▶ **Directions for this task**
Render this sentence from the abstract on engineered T cell immunotherapies in Spanish: "Yet patient responses to engineered cell therapies are highly variable and unpredictable."
Top of Quoted passage
Dissecting intrinsic variability in engineered T Cell immunotherapies

PROJECT SUMMARY/ABSTRACT Cancer immunotherapy has revolutionized oncology. Chimeric Antigen Receptor (CAR) T cells in particular have shown dramatic successes in some liquid tumors, with multiple FDA approved products in overlapping heme indications. Yet patient responses to engineered cell therapies are highly variable and unpredictable. Given both

the extraordinary cost and extraordinary curative potential of engineered T cell therapies, matching the right cell to the right patient remains a large unmet clinical need. Yet how patient T cells variably respond to the wealth of different potential synthetic genetic alterations remains unexplored. Our long term goal is to develop personalized

cellular immunotherapies and the diagnostic tests necessary to nominate the optimal engineered cell for a specific cancer patient. As a first step towards this goal, we will develop scalable pooled screening methodologies to rapidly assay approved and proposed cellular immunotherapy constructs at scale across large

numbers of patients (Specific Aim 1). In cohorts of liquid and solid tumor patients, we will dissect the intrinsic variability of patient T cells synthetically engineered with CARs in repetitive stimulation assay models (Specific Aim 2). Finally, we will determine predictive correlates of patient specific engineered T cell function using high

dimensional immune cell profiling and patient clinical metadata (Specific Aim 3). We hypothesize that engineered immune cell performance is highly variable and patient specific, and measurements of this variability across cancer patient’s T cells will nominate future predictive diagnostic strategies for personalized cellular

immunotherapy choice. In this K08 Mentored Clinical Scientist Research Career Development Award application, the applicant, Dr. Theodore Roth, MD, PhD is a Clinical Pathologist in the Stanford University Department of Pathology. In addition to the enclosed Research Plan, this proposal encompasses a five-year Training Plan to

complete his mentored career development with the primary goal of becoming and independent academic physician scientist running a research group devoted to developing personalized cellular immunotherapies. Dr. Roth will undergo training in diagnostic assay development (Training Aim 1), high dimensional immune profiling

technologies (Training Aim 2), and successful assumption of research independence (Training Aim 3). Dr. Roth’s remaining mentored training will be overseen by a multidisciplinary group of distinguished physician scientists, including his primary mentor Dr. Ansuman Satpathy and co-mentor Dr. Crystal Mackall, along with a senior

Advisory Committee composed of Drs. Ed Engleman, Howard Chang, and David Miklos. Stanford University provides an outstanding environment to complete Dr. Roth’s transition to research independence, with a highly active clinical cell therapy program overseen by his co-mentor, Dr. Crystal Mackall, and vibrant research

communities in immunotherapy, genetics, diagnostic assay development, and high dimensional molecular technologies. Completion of the Research and Training Plans will propel Dr. Roth’s independent research career as an academic physician scientist.
Bottom of Quoted passage
Top of Data listing
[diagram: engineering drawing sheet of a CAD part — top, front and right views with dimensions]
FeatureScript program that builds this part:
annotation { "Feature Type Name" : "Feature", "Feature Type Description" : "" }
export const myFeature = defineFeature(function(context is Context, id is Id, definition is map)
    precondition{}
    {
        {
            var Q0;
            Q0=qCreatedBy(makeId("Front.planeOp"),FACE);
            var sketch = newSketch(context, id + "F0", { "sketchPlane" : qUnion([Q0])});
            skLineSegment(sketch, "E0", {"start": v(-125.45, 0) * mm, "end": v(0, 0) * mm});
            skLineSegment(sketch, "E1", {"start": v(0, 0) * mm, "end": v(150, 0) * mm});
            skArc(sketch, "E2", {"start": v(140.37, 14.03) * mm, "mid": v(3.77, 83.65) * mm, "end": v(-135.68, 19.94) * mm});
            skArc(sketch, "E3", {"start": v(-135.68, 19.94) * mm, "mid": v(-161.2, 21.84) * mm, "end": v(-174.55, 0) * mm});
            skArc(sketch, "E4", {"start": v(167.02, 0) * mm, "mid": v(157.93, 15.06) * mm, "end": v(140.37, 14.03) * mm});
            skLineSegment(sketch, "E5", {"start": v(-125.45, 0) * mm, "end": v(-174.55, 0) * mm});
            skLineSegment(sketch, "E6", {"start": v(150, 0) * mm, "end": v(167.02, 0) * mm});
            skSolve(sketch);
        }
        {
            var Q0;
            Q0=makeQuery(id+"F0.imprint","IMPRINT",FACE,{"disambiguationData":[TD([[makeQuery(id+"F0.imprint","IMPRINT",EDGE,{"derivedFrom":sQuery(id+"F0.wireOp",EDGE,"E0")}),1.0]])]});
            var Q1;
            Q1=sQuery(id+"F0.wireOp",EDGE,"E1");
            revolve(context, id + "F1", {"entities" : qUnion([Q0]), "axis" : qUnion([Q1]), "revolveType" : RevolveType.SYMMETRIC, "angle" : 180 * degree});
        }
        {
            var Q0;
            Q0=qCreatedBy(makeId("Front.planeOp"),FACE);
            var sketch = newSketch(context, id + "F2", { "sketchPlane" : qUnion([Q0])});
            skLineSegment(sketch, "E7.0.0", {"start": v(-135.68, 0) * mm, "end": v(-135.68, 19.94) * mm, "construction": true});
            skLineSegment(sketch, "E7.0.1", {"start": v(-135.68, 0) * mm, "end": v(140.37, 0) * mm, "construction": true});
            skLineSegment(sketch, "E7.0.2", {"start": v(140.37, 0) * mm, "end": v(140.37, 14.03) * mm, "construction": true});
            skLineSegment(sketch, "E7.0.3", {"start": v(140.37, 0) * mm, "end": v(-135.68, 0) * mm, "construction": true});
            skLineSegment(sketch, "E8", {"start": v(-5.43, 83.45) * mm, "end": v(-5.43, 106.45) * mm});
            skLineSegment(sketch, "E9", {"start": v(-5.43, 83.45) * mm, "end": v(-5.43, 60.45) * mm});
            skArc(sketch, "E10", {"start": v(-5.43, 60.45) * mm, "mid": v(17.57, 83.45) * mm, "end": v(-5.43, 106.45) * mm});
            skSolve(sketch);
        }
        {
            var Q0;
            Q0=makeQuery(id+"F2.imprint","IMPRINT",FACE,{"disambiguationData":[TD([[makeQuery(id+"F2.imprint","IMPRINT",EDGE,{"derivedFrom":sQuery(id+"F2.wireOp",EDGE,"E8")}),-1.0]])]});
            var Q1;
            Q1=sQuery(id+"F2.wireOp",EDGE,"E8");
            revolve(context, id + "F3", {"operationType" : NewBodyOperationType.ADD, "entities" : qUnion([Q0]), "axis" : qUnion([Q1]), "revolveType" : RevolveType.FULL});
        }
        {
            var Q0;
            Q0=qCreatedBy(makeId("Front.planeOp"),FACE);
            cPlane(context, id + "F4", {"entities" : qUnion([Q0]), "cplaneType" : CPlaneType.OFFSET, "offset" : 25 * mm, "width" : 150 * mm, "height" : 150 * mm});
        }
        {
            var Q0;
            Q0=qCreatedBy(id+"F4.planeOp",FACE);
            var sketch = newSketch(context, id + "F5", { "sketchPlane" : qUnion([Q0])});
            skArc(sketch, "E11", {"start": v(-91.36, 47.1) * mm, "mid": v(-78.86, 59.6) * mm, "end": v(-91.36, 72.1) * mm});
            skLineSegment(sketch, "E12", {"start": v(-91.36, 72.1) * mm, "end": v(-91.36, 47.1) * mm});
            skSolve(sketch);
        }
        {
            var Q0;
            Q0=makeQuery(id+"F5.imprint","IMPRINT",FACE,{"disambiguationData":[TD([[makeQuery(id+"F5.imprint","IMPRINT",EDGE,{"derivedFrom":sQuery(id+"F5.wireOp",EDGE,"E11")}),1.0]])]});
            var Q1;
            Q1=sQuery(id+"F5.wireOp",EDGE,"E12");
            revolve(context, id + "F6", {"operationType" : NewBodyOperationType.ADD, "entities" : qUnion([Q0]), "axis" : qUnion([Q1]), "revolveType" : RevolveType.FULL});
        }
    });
Bottom of Data listing
▶ **Task response**
Sin embargo, las respuestas de los pacientes a las terapias celulares modificadas son sumamente variables e impredecibles.